### HOW TO COMPLETE THIS TASK
In the article on AI and insurance coverage, what was the median settlement for AI-related securities class actions?

### PASSAGE FOR REVIEW
← Security Frontier 12 min read

The AI Insurance Reckoning: What Your CFO Needs to Know Before the Next Renewal

Brandon Sneider | March 2026

Executive Summary

  • The insurance market underwent a structural break in 2025-2026. Between January 2025 and January 2026, major carriers — WR Berkley, AIG, Great American, Hamilton Insurance Group — filed regulatory requests to restrict or eliminate AI liability coverage. Verisk’s standardized ISO exclusion (CG 40 47 01 26) is now available to every carrier in the country. A company that renewed with silent AI coverage in 2024 may face an explicit exclusion at its next renewal.
  • The market is splitting into three tiers. Companies with documented AI governance programs qualify for affirmative coverage (Armilla/Lloyd’s, Munich Re’s aiSure, Google Cloud’s Beazley/Chubb partnership). Companies with legacy policies have “silent” coverage that disappears at the next renewal. Companies without governance face blanket exclusion — WR Berkley’s “absolute” AI exclusion eliminates D&O, E&O, and fiduciary coverage for any claim “arising out of” AI use.
  • AI-related securities class actions doubled from 7 in 2023 to 14 in 2024, with 53 AI-related SCAs identified through H1 2025 (Stanford Law School Securities Class Action Clearinghouse). Median settlement: $11.5 million. Almost all involve “AI-washing” allegations — overstating AI capabilities in disclosures.
  • Cyber insurance premiums are rising 15% in 2026 as AI expands threat surfaces (Forrester Research/Claims Journal). The CFO’s renewal conversation now spans four policy types — cyber, D&O, E&O, and professional liability — and the governance documentation that satisfies one underwriter satisfies all of them.
  • The $15,000-$45,000 governance investment documented in prior research is no longer just a compliance cost. It is the price of insurability. The CFO who spent it qualifies for affirmative coverage. The CFO who did not may discover the coverage gap when a claim arrives.

Four Insurance Lines, One Governance Problem

Most mid-market CFOs treat insurance lines as separate purchasing decisions — cyber with the IT team, D&O with the board, E&O with operations, professional liability with the GC. AI breaks this compartmentalization. A single AI-related incident can trigger claims across all four policies simultaneously, and the governance documentation that satisfies underwriters is the same across all of them.

Cyber Liability: The Expanding Threat Surface

Written cyber insurance premiums are projected to hit $23 billion globally by 2026 (S&P Global Ratings). Forrester Research’s Rohit Makhijani describes the dynamic plainly: “If you’ve got a bigger house, you’re going to need more insurance. Because there’s more to lose.” AI deployment expands the attack surface — AI systems are simultaneously weapons for attackers (deepfake CEO impersonation, automated phishing at scale) and targets themselves (prompt injection, model poisoning, training data extraction).

For clean accounts with strong security controls, cyber premiums are flat to -10% on primary layers (CRC Cyber REDY Index, Q3 2025). For accounts without documented AI controls, the market remains hard. The divergence is the story: the best-prepared companies are paying less while the unprepared face coverage restrictions.

What underwriters now require as table stakes:

Control Status
Multi-factor authentication (all email and remote access) Non-negotiable — claims denied without it
Endpoint Detection and Response (EDR) or Managed Detection (MDR) Antivirus alone no longer qualifies
Air-gapped, immutable backups Required; segregated from operational networks
Documented AI tool inventory Emerging requirement for 2026 renewals
AI-specific incident response protocol Expected in “AI Security Riders”

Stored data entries
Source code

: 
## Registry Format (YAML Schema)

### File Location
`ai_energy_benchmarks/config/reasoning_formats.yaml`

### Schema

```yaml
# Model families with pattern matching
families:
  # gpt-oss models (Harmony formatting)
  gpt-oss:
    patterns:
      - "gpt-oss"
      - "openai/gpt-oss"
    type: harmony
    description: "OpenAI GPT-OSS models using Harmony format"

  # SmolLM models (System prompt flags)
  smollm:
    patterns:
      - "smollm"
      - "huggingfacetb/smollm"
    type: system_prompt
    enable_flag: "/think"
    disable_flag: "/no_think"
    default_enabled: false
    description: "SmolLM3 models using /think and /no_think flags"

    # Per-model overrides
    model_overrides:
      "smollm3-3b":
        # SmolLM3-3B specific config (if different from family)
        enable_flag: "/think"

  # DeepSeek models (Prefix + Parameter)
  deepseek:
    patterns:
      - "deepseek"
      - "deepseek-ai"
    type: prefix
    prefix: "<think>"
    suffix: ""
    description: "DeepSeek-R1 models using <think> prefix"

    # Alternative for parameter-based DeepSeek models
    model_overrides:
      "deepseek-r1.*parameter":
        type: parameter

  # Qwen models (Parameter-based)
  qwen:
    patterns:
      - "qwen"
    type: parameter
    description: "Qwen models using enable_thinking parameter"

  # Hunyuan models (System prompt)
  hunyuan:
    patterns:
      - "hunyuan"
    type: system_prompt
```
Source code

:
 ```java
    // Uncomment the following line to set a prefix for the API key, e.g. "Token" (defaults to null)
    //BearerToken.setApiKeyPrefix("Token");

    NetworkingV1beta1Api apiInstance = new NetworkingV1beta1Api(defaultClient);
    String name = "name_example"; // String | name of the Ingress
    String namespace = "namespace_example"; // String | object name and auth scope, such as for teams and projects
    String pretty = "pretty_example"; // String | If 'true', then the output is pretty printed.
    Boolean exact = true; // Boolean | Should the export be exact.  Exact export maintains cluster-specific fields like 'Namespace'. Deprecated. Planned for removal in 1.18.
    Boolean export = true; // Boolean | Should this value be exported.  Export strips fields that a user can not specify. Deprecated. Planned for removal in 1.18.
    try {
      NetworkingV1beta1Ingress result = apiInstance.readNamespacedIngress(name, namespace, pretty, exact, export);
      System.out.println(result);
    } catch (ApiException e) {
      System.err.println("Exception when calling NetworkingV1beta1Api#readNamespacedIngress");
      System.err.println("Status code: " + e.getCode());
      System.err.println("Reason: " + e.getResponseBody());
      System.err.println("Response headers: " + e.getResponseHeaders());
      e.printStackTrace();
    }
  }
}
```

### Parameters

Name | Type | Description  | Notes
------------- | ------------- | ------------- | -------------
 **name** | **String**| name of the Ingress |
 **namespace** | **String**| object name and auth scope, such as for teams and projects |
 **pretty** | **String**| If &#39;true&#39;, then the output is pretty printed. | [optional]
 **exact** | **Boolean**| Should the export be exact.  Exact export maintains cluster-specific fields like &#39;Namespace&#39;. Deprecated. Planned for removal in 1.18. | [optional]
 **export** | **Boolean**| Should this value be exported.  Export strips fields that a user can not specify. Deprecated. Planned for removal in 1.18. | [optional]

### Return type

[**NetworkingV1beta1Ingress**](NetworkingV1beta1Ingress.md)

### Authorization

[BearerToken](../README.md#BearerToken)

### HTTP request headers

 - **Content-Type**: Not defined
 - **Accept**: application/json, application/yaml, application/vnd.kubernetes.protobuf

### EXERCISE OUTPUT
$11.5 million.